• _PROBLEM DESCRIPTION_
Print the whole listing below exactly as given, pictures excluded.
━━━━━ GIVEN DATA ━━━━━
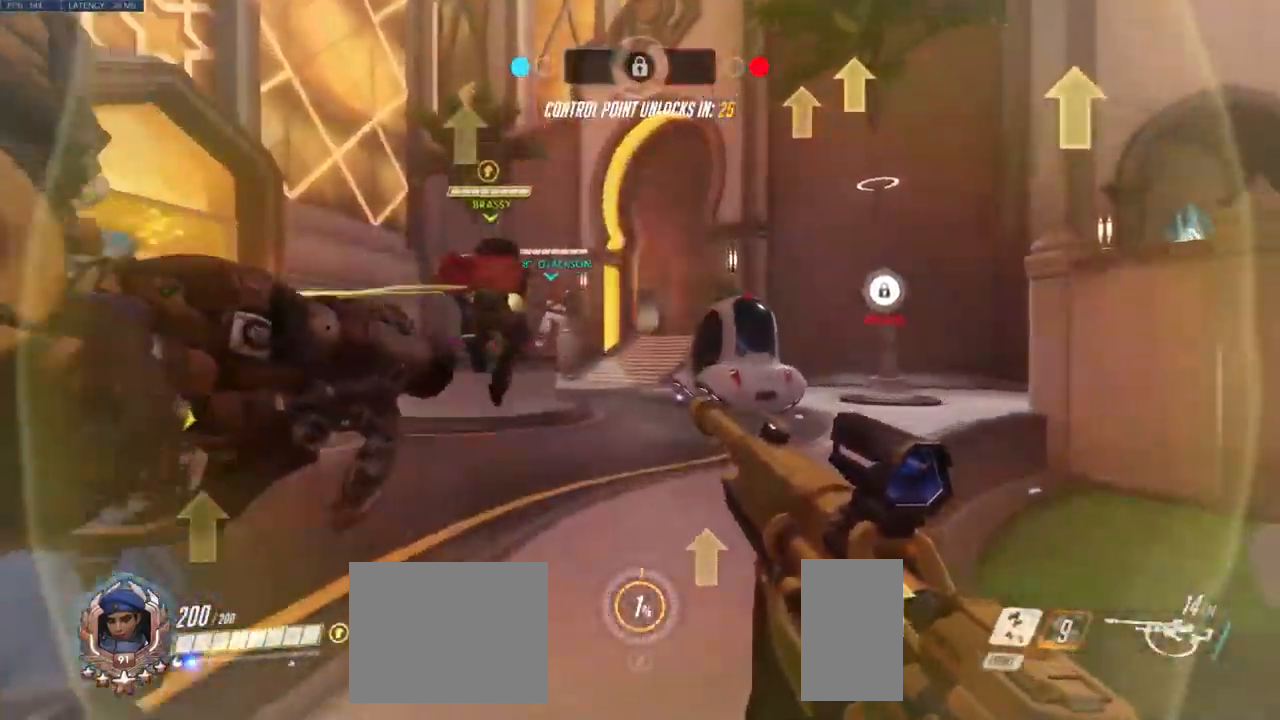
{"keys": ["w"], "mouse": [], "events": []}
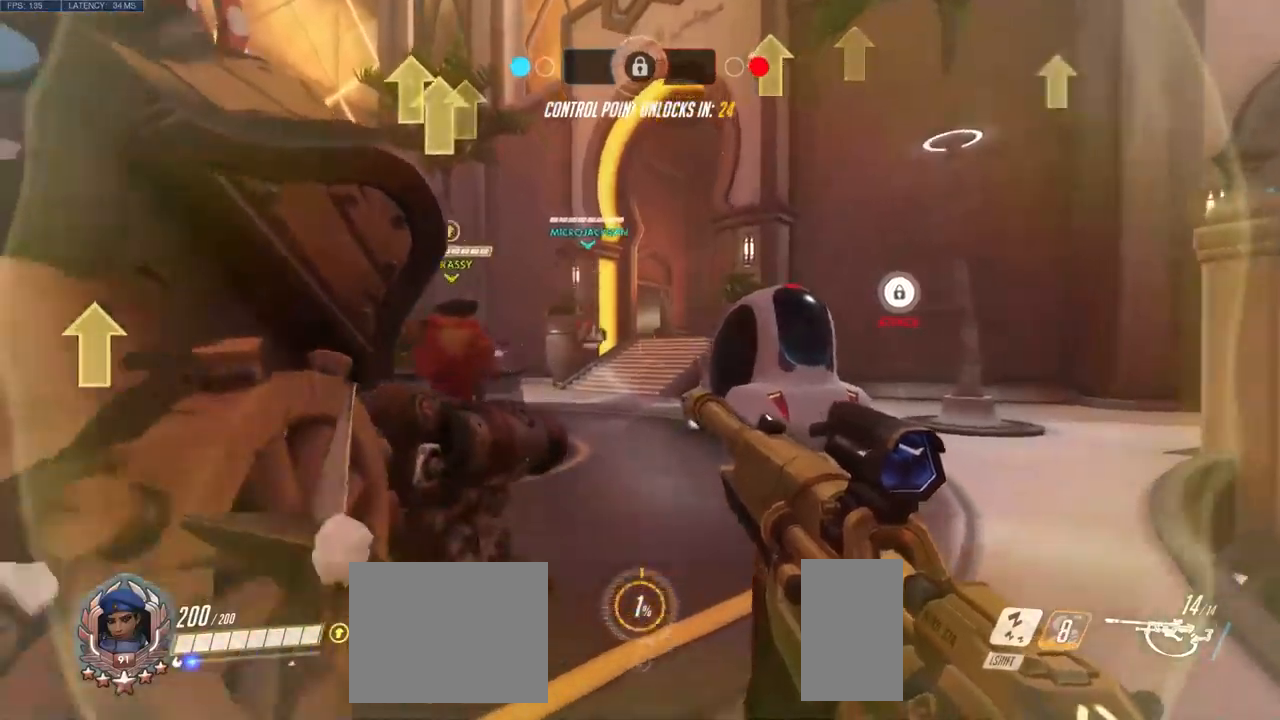
{"keys": ["w"], "mouse": [], "events": []}
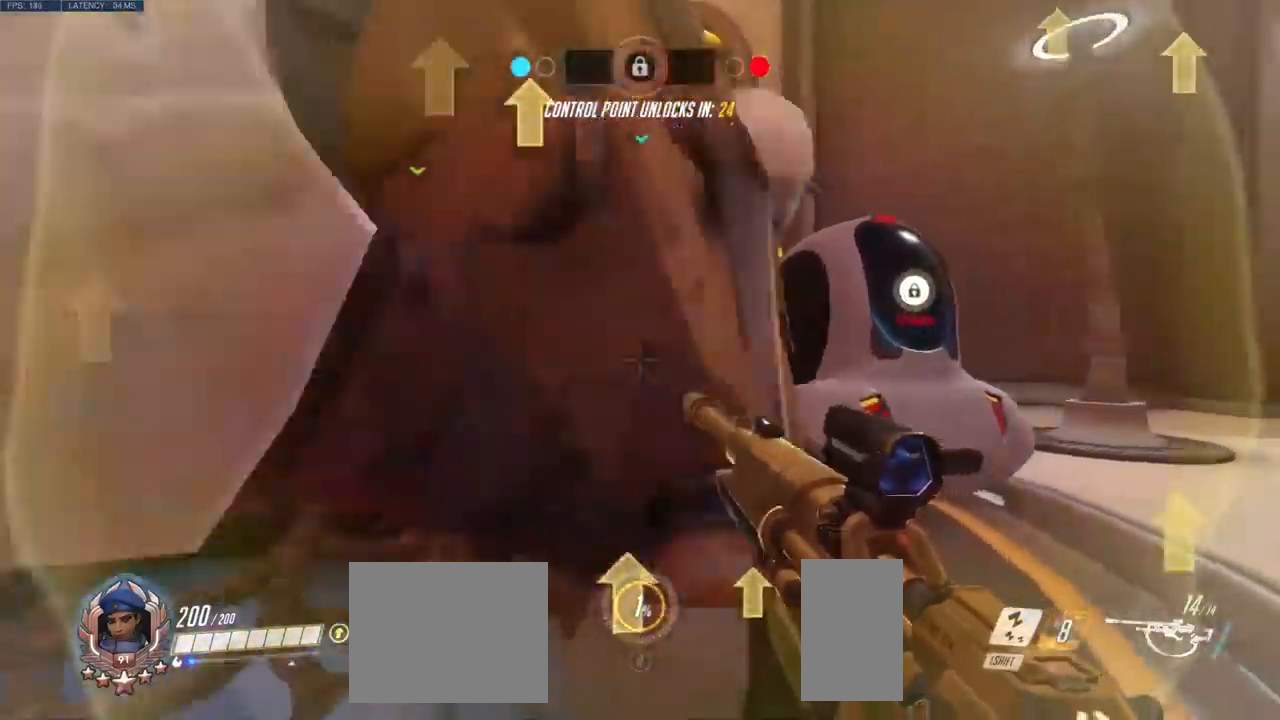
{"keys": ["w"], "mouse": [], "events": []}
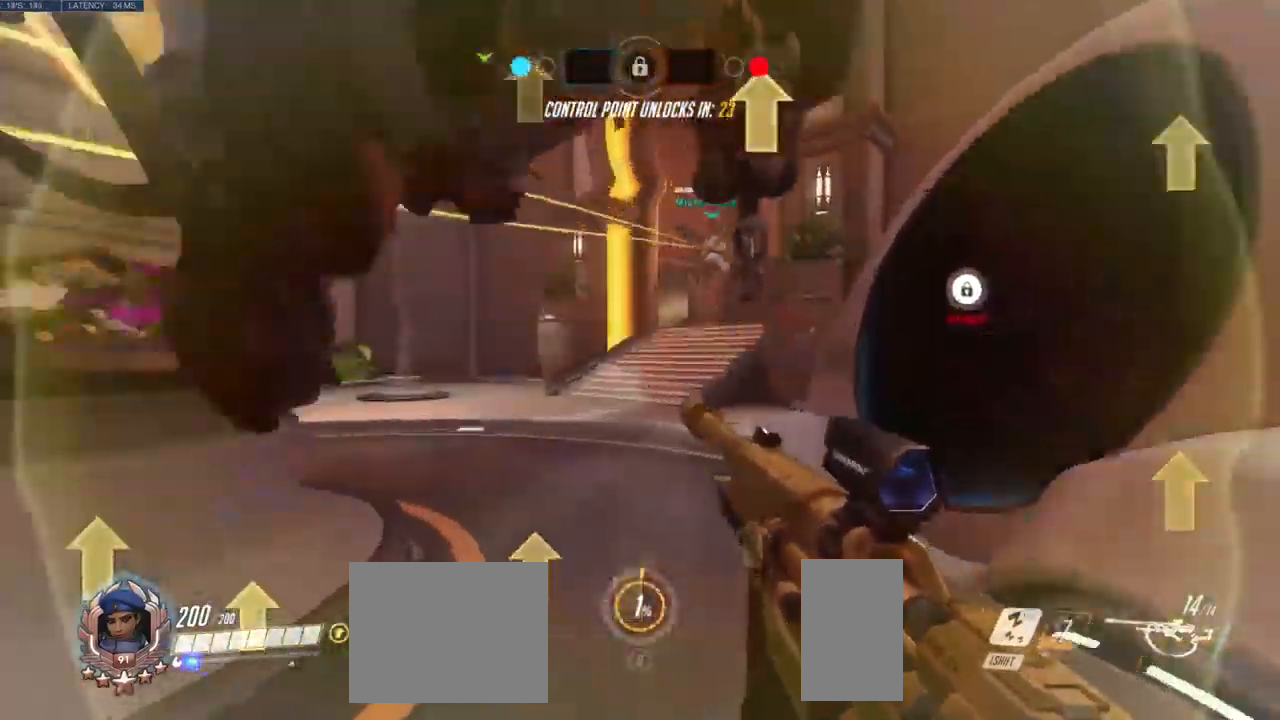
{"keys": ["w"], "mouse": [], "events": [[234, "space", "down"], [450, "space", "up"]]}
━━━━━
• _WORKED SOLUTION_
{"keys": ["w"], "mouse": [], "events": []}
{"keys": ["w"], "mouse": [], "events": []}
{"keys": ["w"], "mouse": [], "events": []}
{"keys": ["w"], "mouse": [], "events": [[234, "space", "down"], [450, "space", "up"]]}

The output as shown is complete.